On paper, Nikki Haley should be a top-tier contender in the 2024 Republican primary. She’s a successful former governor from an important, early primary state. She has an impressive personal backstory, solid foreign policy chops, and great candidate skills, too. This used to be an extremely attractive package for GOP primary voters.
Used to be.
But not anymore.
While many Republican voters may be moving off Trump the man, the forces that he unleashed within the party—economic populism, isolationist foreign policy, election denialism, and above all, an unapologetic and vulgar focus on fighting culture war issues—remain incredibly popular with GOP voters
While other old-school Republicans such as Jeff Flake, Ben Sasse, and Liz Cheney were exorcised from the party, Haley tried her best to hold on.
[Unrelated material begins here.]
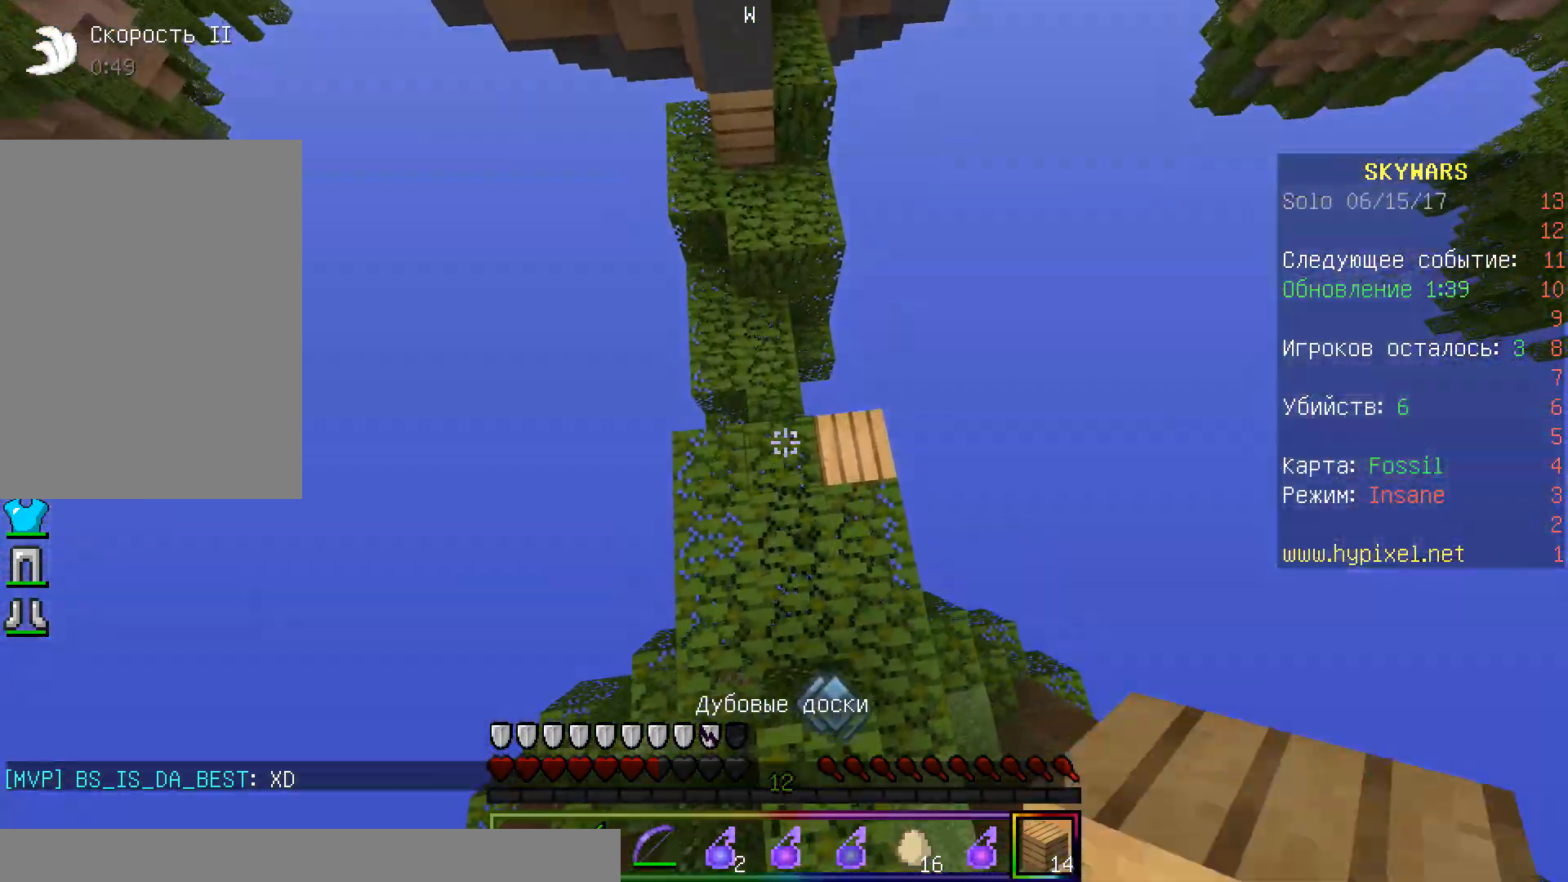
{"keys": ["w"], "mouse": [], "events": [[33, "mouse_right", "down"], [233, "mouse_right", "up"]]}
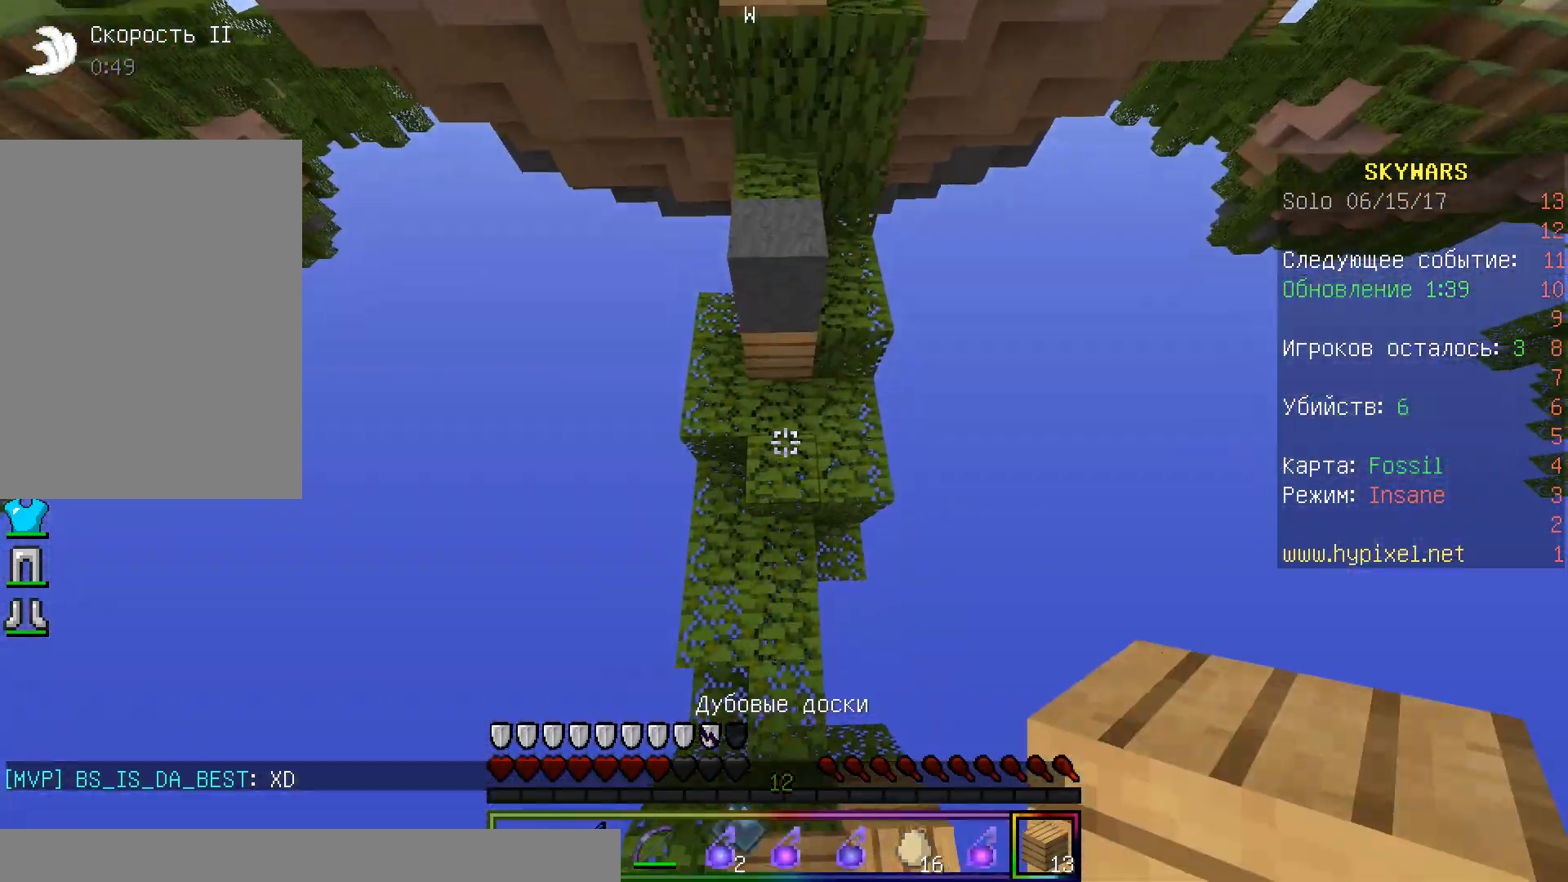
{"keys": ["w"], "mouse": [], "events": [[217, "mouse_right", "down"], [400, "mouse_right", "up"]]}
Since 2016, she has not so much threaded the Trump needle as vacillated between being a staunch Trump supporter and a wobbly-kneed critic.
So how will she win constituencies from either new MAGA-friendly voters or old-guard establishment types? Haley isn’t like another potential fusion candidate, Georgia Governor Brian Kemp, who has a strong record of conservative policies that better fit the current iteration of the Republican party while also breaking from Trump over his election fraud claims.
And she certainly isn’t a Ron DeSantis-style, four-star general in the culture wars.